**The problem:** Write the records out once more, exactly as they are given.

[Given data Boundary: Start]

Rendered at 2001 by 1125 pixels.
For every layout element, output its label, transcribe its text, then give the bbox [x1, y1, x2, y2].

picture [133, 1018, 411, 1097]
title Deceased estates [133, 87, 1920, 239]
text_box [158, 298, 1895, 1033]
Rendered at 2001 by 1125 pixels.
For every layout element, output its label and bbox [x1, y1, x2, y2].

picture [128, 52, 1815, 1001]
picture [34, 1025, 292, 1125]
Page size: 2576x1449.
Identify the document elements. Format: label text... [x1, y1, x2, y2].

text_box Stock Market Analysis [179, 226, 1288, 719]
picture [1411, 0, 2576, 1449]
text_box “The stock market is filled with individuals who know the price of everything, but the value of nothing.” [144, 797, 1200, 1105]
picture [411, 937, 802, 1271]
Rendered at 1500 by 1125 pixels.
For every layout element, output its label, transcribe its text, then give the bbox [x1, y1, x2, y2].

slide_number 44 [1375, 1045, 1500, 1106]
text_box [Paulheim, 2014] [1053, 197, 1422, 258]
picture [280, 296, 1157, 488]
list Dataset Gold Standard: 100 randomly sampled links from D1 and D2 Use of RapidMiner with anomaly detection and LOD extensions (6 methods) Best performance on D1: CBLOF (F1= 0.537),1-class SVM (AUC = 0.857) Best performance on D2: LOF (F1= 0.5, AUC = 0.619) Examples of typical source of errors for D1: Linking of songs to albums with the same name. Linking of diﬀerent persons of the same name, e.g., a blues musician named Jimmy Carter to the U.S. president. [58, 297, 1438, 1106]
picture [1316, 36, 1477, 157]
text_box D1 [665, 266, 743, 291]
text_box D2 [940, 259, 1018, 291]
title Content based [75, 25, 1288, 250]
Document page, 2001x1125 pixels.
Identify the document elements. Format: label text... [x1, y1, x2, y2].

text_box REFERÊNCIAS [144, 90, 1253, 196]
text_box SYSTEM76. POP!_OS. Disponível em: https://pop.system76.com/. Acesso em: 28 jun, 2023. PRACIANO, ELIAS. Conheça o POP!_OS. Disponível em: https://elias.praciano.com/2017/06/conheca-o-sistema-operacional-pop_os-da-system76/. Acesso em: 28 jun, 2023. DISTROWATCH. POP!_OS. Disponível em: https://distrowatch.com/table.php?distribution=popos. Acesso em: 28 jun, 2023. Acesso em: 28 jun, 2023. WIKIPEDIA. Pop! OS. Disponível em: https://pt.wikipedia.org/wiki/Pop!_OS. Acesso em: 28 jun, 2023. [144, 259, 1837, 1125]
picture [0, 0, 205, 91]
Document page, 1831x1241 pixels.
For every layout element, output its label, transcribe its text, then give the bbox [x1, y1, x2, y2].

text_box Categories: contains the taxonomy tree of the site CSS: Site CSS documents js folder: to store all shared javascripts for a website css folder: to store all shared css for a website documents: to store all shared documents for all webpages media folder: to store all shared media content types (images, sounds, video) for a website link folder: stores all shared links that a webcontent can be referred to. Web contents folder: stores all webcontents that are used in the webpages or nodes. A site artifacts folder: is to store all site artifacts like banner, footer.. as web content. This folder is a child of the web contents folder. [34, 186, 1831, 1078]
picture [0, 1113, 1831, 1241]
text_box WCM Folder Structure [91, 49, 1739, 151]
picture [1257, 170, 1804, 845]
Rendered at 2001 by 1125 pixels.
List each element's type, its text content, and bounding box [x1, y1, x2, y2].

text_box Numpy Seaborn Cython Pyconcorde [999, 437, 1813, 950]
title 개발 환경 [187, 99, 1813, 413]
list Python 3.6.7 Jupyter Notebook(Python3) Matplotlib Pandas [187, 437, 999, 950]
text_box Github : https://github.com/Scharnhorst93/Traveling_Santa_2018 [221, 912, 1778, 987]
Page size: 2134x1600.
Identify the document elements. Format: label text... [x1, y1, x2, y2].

[Given data Boundary: End]

**Completed task:**
Rendered at 2001 by 1125 pixels.
For every layout element, output its label, transcribe its text, then give the bbox [x1, y1, x2, y2].

picture [133, 1018, 411, 1097]
title Deceased estates [133, 87, 1920, 239]
text_box [158, 298, 1895, 1033]
Rendered at 2001 by 1125 pixels.
For every layout element, output its label and bbox [x1, y1, x2, y2].

picture [128, 52, 1815, 1001]
picture [34, 1025, 292, 1125]
Page size: 2576x1449.
Identify the document elements. Format: label text... [x1, y1, x2, y2].

text_box Stock Market Analysis [179, 226, 1288, 719]
picture [1411, 0, 2576, 1449]
text_box “The stock market is filled with individuals who know the price of everything, but the value of nothing.” [144, 797, 1200, 1105]
picture [411, 937, 802, 1271]
Rendered at 1500 by 1125 pixels.
For every layout element, output its label, transcribe its text, then give the bbox [x1, y1, x2, y2].

slide_number 44 [1375, 1045, 1500, 1106]
text_box [Paulheim, 2014] [1053, 197, 1422, 258]
picture [280, 296, 1157, 488]
list Dataset Gold Standard: 100 randomly sampled links from D1 and D2 Use of RapidMiner with anomaly detection and LOD extensions (6 methods) Best performance on D1: CBLOF (F1= 0.537),1-class SVM (AUC = 0.857) Best performance on D2: LOF (F1= 0.5, AUC = 0.619) Examples of typical source of errors for D1: Linking of songs to albums with the same name. Linking of diﬀerent persons of the same name, e.g., a blues musician named Jimmy Carter to the U.S. president. [58, 297, 1438, 1106]
picture [1316, 36, 1477, 157]
text_box D1 [665, 266, 743, 291]
text_box D2 [940, 259, 1018, 291]
title Content based [75, 25, 1288, 250]
Document page, 2001x1125 pixels.
Identify the document elements. Format: label text... [x1, y1, x2, y2].

text_box REFERÊNCIAS [144, 90, 1253, 196]
text_box SYSTEM76. POP!_OS. Disponível em: https://pop.system76.com/. Acesso em: 28 jun, 2023. PRACIANO, ELIAS. Conheça o POP!_OS. Disponível em: https://elias.praciano.com/2017/06/conheca-o-sistema-operacional-pop_os-da-system76/. Acesso em: 28 jun, 2023. DISTROWATCH. POP!_OS. Disponível em: https://distrowatch.com/table.php?distribution=popos. Acesso em: 28 jun, 2023. Acesso em: 28 jun, 2023. WIKIPEDIA. Pop! OS. Disponível em: https://pt.wikipedia.org/wiki/Pop!_OS. Acesso em: 28 jun, 2023. [144, 259, 1837, 1125]
picture [0, 0, 205, 91]
Document page, 1831x1241 pixels.
For every layout element, output its label, transcribe its text, then give the bbox [x1, y1, x2, y2].

text_box Categories: contains the taxonomy tree of the site CSS: Site CSS documents js folder: to store all shared javascripts for a website css folder: to store all shared css for a website documents: to store all shared documents for all webpages media folder: to store all shared media content types (images, sounds, video) for a website link folder: stores all shared links that a webcontent can be referred to. Web contents folder: stores all webcontents that are used in the webpages or nodes. A site artifacts folder: is to store all site artifacts like banner, footer.. as web content. This folder is a child of the web contents folder. [34, 186, 1831, 1078]
picture [0, 1113, 1831, 1241]
text_box WCM Folder Structure [91, 49, 1739, 151]
picture [1257, 170, 1804, 845]
Rendered at 2001 by 1125 pixels.
List each element's type, its text content, and bounding box [x1, y1, x2, y2].

text_box Numpy Seaborn Cython Pyconcorde [999, 437, 1813, 950]
title 개발 환경 [187, 99, 1813, 413]
list Python 3.6.7 Jupyter Notebook(Python3) Matplotlib Pandas [187, 437, 999, 950]
text_box Github : https://github.com/Scharnhorst93/Traveling_Santa_2018 [221, 912, 1778, 987]
Page size: 2134x1600.
Identify the document elements. Format: label text... [x1, y1, x2, y2].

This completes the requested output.